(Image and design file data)

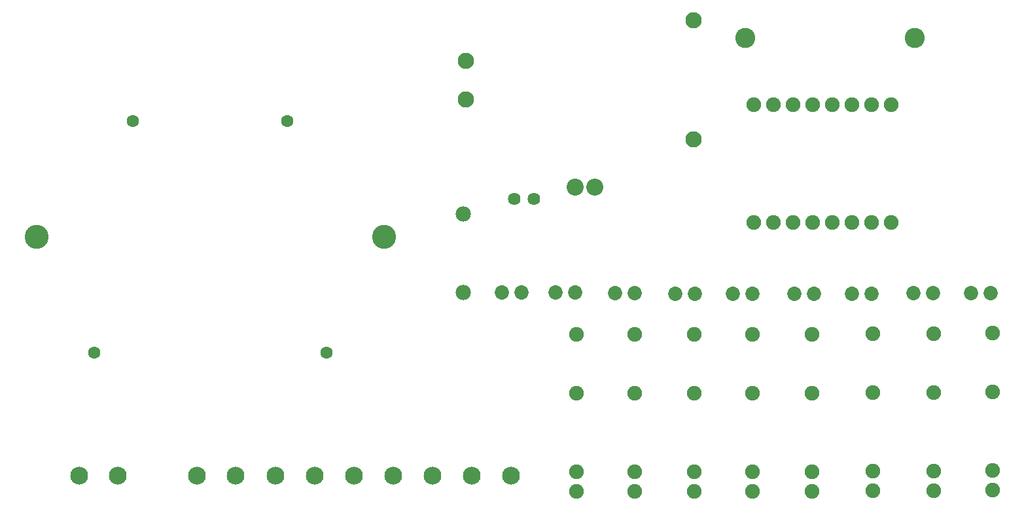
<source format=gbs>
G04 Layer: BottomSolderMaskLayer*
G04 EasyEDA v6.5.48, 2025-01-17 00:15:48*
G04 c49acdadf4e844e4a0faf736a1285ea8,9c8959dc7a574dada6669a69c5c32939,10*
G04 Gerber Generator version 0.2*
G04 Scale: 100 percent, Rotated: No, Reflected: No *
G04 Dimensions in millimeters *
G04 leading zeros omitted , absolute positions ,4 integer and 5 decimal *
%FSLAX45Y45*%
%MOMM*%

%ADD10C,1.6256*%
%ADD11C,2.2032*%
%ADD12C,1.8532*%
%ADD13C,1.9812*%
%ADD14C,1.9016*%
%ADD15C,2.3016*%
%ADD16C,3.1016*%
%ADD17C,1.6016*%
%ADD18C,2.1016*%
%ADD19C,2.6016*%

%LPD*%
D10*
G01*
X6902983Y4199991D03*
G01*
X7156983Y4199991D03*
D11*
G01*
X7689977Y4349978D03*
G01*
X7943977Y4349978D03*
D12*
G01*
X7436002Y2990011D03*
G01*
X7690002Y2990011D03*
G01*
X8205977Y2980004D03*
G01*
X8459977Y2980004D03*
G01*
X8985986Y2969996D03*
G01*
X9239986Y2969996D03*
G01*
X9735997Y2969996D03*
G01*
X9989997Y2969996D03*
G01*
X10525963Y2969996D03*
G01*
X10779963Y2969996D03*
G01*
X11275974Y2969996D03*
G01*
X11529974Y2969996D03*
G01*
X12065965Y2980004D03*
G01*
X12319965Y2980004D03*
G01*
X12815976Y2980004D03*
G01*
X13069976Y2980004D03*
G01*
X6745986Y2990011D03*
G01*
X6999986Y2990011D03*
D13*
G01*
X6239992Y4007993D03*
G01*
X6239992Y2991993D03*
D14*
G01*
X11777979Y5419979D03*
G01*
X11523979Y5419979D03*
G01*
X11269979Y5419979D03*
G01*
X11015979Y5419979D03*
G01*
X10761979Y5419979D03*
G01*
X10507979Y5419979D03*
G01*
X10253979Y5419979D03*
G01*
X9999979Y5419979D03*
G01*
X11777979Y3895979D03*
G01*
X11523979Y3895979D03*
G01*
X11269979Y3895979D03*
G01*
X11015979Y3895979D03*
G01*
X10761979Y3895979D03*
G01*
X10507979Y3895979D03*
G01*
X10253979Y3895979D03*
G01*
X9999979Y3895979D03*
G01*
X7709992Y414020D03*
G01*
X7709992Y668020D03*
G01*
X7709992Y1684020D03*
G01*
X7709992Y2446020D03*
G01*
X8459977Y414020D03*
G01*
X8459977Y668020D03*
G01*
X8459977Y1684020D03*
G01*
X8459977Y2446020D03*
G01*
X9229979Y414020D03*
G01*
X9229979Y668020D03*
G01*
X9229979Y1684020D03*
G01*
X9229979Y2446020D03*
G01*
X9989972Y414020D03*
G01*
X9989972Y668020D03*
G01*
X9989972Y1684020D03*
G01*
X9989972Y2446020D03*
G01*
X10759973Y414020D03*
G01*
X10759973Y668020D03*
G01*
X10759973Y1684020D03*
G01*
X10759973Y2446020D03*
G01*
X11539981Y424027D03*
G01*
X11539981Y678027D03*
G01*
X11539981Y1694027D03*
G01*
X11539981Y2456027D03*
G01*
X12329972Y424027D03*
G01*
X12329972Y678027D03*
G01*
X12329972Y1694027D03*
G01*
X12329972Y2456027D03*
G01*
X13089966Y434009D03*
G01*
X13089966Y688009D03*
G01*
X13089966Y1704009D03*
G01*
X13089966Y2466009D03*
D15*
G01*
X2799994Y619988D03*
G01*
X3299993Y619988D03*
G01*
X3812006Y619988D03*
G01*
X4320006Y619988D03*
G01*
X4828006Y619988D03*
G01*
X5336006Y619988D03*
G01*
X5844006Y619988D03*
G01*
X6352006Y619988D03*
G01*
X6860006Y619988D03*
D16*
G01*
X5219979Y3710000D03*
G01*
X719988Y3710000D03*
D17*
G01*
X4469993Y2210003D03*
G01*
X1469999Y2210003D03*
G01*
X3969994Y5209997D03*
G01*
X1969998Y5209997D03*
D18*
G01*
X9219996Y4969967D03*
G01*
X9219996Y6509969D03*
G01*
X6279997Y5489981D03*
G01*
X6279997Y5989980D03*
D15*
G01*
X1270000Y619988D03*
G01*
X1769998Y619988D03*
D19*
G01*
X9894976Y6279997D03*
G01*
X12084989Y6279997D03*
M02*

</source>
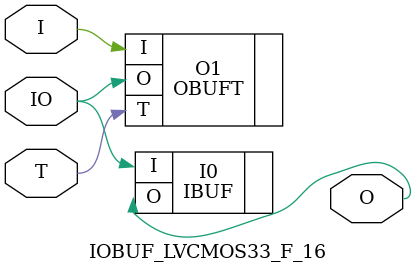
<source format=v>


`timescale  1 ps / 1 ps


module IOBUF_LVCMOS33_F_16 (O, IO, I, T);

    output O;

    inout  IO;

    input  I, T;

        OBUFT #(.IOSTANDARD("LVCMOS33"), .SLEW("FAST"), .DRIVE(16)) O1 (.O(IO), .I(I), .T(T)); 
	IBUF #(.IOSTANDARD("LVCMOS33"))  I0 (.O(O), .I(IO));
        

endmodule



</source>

## The problem
Each entry is to be returned precisely as it appears, but the pictures are to be dropped.

## Response area
<source format=gbs>
G04 Layer: BottomSolderMaskLayer*
G04 EasyEDA v6.5.48, 2025-01-17 00:15:48*
G04 c49acdadf4e844e4a0faf736a1285ea8,9c8959dc7a574dada6669a69c5c32939,10*
G04 Gerber Generator version 0.2*
G04 Scale: 100 percent, Rotated: No, Reflected: No *
G04 Dimensions in millimeters *
G04 leading zeros omitted , absolute positions ,4 integer and 5 decimal *
%FSLAX45Y45*%
%MOMM*%

%ADD10C,1.6256*%
%ADD11C,2.2032*%
%ADD12C,1.8532*%
%ADD13C,1.9812*%
%ADD14C,1.9016*%
%ADD15C,2.3016*%
%ADD16C,3.1016*%
%ADD17C,1.6016*%
%ADD18C,2.1016*%
%ADD19C,2.6016*%

%LPD*%
D10*
G01*
X6902983Y4199991D03*
G01*
X7156983Y4199991D03*
D11*
G01*
X7689977Y4349978D03*
G01*
X7943977Y4349978D03*
D12*
G01*
X7436002Y2990011D03*
G01*
X7690002Y2990011D03*
G01*
X8205977Y2980004D03*
G01*
X8459977Y2980004D03*
G01*
X8985986Y2969996D03*
G01*
X9239986Y2969996D03*
G01*
X9735997Y2969996D03*
G01*
X9989997Y2969996D03*
G01*
X10525963Y2969996D03*
G01*
X10779963Y2969996D03*
G01*
X11275974Y2969996D03*
G01*
X11529974Y2969996D03*
G01*
X12065965Y2980004D03*
G01*
X12319965Y2980004D03*
G01*
X12815976Y2980004D03*
G01*
X13069976Y2980004D03*
G01*
X6745986Y2990011D03*
G01*
X6999986Y2990011D03*
D13*
G01*
X6239992Y4007993D03*
G01*
X6239992Y2991993D03*
D14*
G01*
X11777979Y5419979D03*
G01*
X11523979Y5419979D03*
G01*
X11269979Y5419979D03*
G01*
X11015979Y5419979D03*
G01*
X10761979Y5419979D03*
G01*
X10507979Y5419979D03*
G01*
X10253979Y5419979D03*
G01*
X9999979Y5419979D03*
G01*
X11777979Y3895979D03*
G01*
X11523979Y3895979D03*
G01*
X11269979Y3895979D03*
G01*
X11015979Y3895979D03*
G01*
X10761979Y3895979D03*
G01*
X10507979Y3895979D03*
G01*
X10253979Y3895979D03*
G01*
X9999979Y3895979D03*
G01*
X7709992Y414020D03*
G01*
X7709992Y668020D03*
G01*
X7709992Y1684020D03*
G01*
X7709992Y2446020D03*
G01*
X8459977Y414020D03*
G01*
X8459977Y668020D03*
G01*
X8459977Y1684020D03*
G01*
X8459977Y2446020D03*
G01*
X9229979Y414020D03*
G01*
X9229979Y668020D03*
G01*
X9229979Y1684020D03*
G01*
X9229979Y2446020D03*
G01*
X9989972Y414020D03*
G01*
X9989972Y668020D03*
G01*
X9989972Y1684020D03*
G01*
X9989972Y2446020D03*
G01*
X10759973Y414020D03*
G01*
X10759973Y668020D03*
G01*
X10759973Y1684020D03*
G01*
X10759973Y2446020D03*
G01*
X11539981Y424027D03*
G01*
X11539981Y678027D03*
G01*
X11539981Y1694027D03*
G01*
X11539981Y2456027D03*
G01*
X12329972Y424027D03*
G01*
X12329972Y678027D03*
G01*
X12329972Y1694027D03*
G01*
X12329972Y2456027D03*
G01*
X13089966Y434009D03*
G01*
X13089966Y688009D03*
G01*
X13089966Y1704009D03*
G01*
X13089966Y2466009D03*
D15*
G01*
X2799994Y619988D03*
G01*
X3299993Y619988D03*
G01*
X3812006Y619988D03*
G01*
X4320006Y619988D03*
G01*
X4828006Y619988D03*
G01*
X5336006Y619988D03*
G01*
X5844006Y619988D03*
G01*
X6352006Y619988D03*
G01*
X6860006Y619988D03*
D16*
G01*
X5219979Y3710000D03*
G01*
X719988Y3710000D03*
D17*
G01*
X4469993Y2210003D03*
G01*
X1469999Y2210003D03*
G01*
X3969994Y5209997D03*
G01*
X1969998Y5209997D03*
D18*
G01*
X9219996Y4969967D03*
G01*
X9219996Y6509969D03*
G01*
X6279997Y5489981D03*
G01*
X6279997Y5989980D03*
D15*
G01*
X1270000Y619988D03*
G01*
X1769998Y619988D03*
D19*
G01*
X9894976Y6279997D03*
G01*
X12084989Y6279997D03*
M02*

</source>
<source format=v>


`timescale  1 ps / 1 ps


module IOBUF_LVCMOS33_F_16 (O, IO, I, T);

    output O;

    inout  IO;

    input  I, T;

        OBUFT #(.IOSTANDARD("LVCMOS33"), .SLEW("FAST"), .DRIVE(16)) O1 (.O(IO), .I(I), .T(T)); 
	IBUF #(.IOSTANDARD("LVCMOS33"))  I0 (.O(O), .I(IO));
        

endmodule



</source>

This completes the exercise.